Notícias
SEGURANÇA PÚBLICA
Operação Metástase combate esquema de roubo de medicamentos para tratamento de câncer que movimentou R$ 33 milhões
Policiais durante operação que ocorreu em quatro estados do País. Foto: Divulgação/MJSP
Brasília, 22/7/2026 – O Ministério da Justiça e Segurança Pública (MJSP), por meio da Secretaria Nacional de Segurança Pública (Senasp) e da Diretoria de Operações Integradas e de Inteligência (Diopi), apoiou, por meio da Rede Nacional de Enfrentamento ao Roubo e Furto de Cargas (Redecarga), a deflagração da Operação Metástase, realizada na terça-feira (21) pela Polícia Civil do Estado do Rio de Janeiro (PCRJ).
As investigações da Delegacia de Roubos e Furtos de Cargas da Capital (DRFC-Cap) do RJ apontam que o grupo movimentou mais de R$ 33 milhões em um ano e está relacionado a pelo menos 40 roubos de cargas registrados nos últimos seis meses.
A operação teve como objetivo desarticular uma organização criminosa especializada no roubo de cargas de medicamentos oncológicos e imunossupressores. Segundo as investigações, o grupo atuava em diferentes estados e utilizava empresas de fachada para receptação, lavagem de dinheiro e distribuição dos produtos.

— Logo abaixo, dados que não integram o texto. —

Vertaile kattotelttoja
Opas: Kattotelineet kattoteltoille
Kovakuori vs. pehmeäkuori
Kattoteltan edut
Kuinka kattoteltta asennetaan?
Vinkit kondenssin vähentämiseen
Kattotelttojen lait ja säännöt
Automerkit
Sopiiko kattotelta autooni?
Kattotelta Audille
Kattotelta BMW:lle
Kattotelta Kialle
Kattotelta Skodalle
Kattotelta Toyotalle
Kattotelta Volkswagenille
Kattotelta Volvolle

Foram cumpridos cinco mandados de prisão preventiva e 97 mandados de busca e apreensão nos estados do Rio de Janeiro, São Paulo, Goiás e Pará. Também foi solicitado o bloqueio de cerca de R$ 30 milhões em contas bancárias, além do sequestro de imóveis, veículos e outros bens vinculados ao grupo.
Modus operandi
Segundo as investigações, a organização criminosa atuava dividida em diferentes núcleos.
Os roubos eram praticados por criminosos armados, que interceptavam veículos que transportavam medicamentos destinados às redes pública e privada de saúde. Após as ações criminosas, as cargas eram encaminhadas para áreas dominadas por organização criminosa no Complexo da Maré, no Rio de Janeiro, onde recebiam proteção armada e apoio logístico.
Em seguida, outro núcleo realizava o armazenamento, a separação e o fracionamento dos produtos. Para ocultar a origem ilícita, o grupo utilizava empresas de fachada, distribuidoras, transportadoras, intermediários e pessoas interpostas ("laranjas"), responsáveis por reinserir os medicamentos no mercado legal.
As investigações também identificaram uma rede de aliciamento de funcionários de transportadoras, que forneciam informações sobre rotas, cargas e horários, permitindo o planejamento dos roubos.
Ao todo, foram identificadas 25 empresas de fachada distribuídas entre os quatro estados, utilizadas para movimentação financeira e comercialização dos medicamentos roubados, inclusive para hospitais privados e, em alguns casos, para instituições públicas de saúde por meio de processos licitatórios.
Além dos prejuízos financeiros, a atividade criminosa representava risco ao abastecimento de medicamentos destinados a pacientes oncológicos, transplantados e pessoas com doenças autoimunes.
Integração nacional
A Redecarga articulou as forças policiais dos estados envolvidos, permitindo o compartilhamento de informações de inteligência e a coordenação das ações durante a investigação e o cumprimento das medidas judiciais.
A Rede Nacional de Enfrentamento ao Roubo e Furto de Cargas reúne unidades especializadas das Polícias Civis de todo o País, promovendo a integração entre os órgãos de segurança pública para ampliar a capacidade de prevenção, investigação e repressão aos crimes de roubo e furto de cargas.
A operação reuniu órgãos federais e estaduais para o cumprimento das medidas judiciais e o compartilhamento de informações durante a investigação.